Just thinking about that former employee who solicited your customers just days after he quit, is infuriating. Maybe that former employee opened his own shop a few blocks away, providing the same exact services as your own. All you can think about are the months of training and mentoring you gave to that former employee who is now a competitor. Once he finally got to that point where he was useful, he quits to start his own shop.
In most cases, the employer doesn’t take this lying down and neither will you. So, you look to that employment contract the former employee signed before his first day. You read that section prohibiting him from competing with your company for two years after he leaves and that other section where he agrees not to solicit your customers. Based upon a straight forward reading of this employment agreement, It appears that this disloyal former employee is in violation of your agreement so a court of law will righteously enter an order compelling this traitor to close his business and stop soliciting your customers.

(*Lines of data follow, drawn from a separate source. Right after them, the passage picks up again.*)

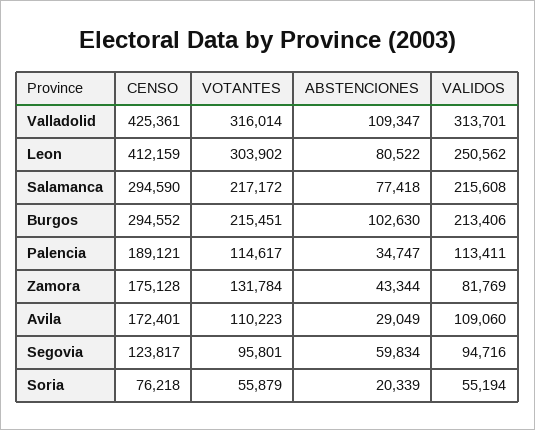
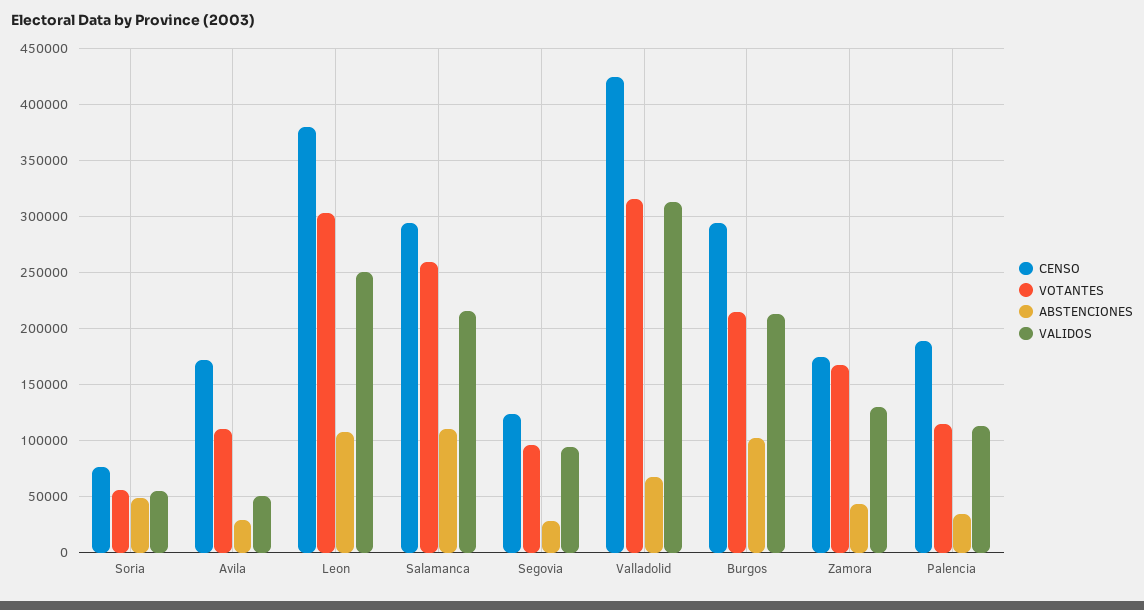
ABSTENCIONES, Valladolid: 109347 -> 70000
CENSO, Leon: 412159 -> 380000
ABSTENCIONES, Leon: 80522 -> 110000
VOTANTES, Salamanca: 217172 -> 260000
ABSTENCIONES, Salamanca: 77418 -> 110000
VOTANTES, Zamora: 131784 -> 170000
VALIDOS, Zamora: 81769 -> 130000
VALIDOS, Avila: 109060 -> 50000
ABSTENCIONES, Segovia: 59834 -> 30000
ABSTENCIONES, Soria: 20339 -> 50000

Unfortunately for many business owners who invest time and money into their employees, nothing is ever that easy. A new ruling from the Illinois Appellate Court of the First District held that a nonsolicitation and noncompete agreement is not be enforceable until two years of continuous employment. In the case of Fifield v. Premier Dealer Services, Inc., the First District held that a noncompete and nonsolicitation agreement was not enforceable against an at-will employee that worked less than two months. The Court further stated that such an agreement requires that the employee work at least two continuous years for the employer as consideration before the agreement is enforceable. The Appellate Court has now created an additional requirement to meet before any employer in its jurisdiction decides to sue that former employee under a noncompete agreement.
There are several factors to consider before filing a lawsuit against a former employee, and this new appellate court case adds another one. As always, each case is unique and there are facts to consider that are not addressed in this Fiflied opinion. For instance, are other forms of consideration besides continuous employment sufficient? What about a signing bonus? It’s also important to note that this case is an Appellate Court decision from the First District, so other district courts are not required to follow its ruling.
However, any lawyer worth his salt seeking to invalidate a noncomepte or nonsoliciation agreement, will look to the Fifield court’s analysis for assistance regardless of which district has jurisdiction over its case.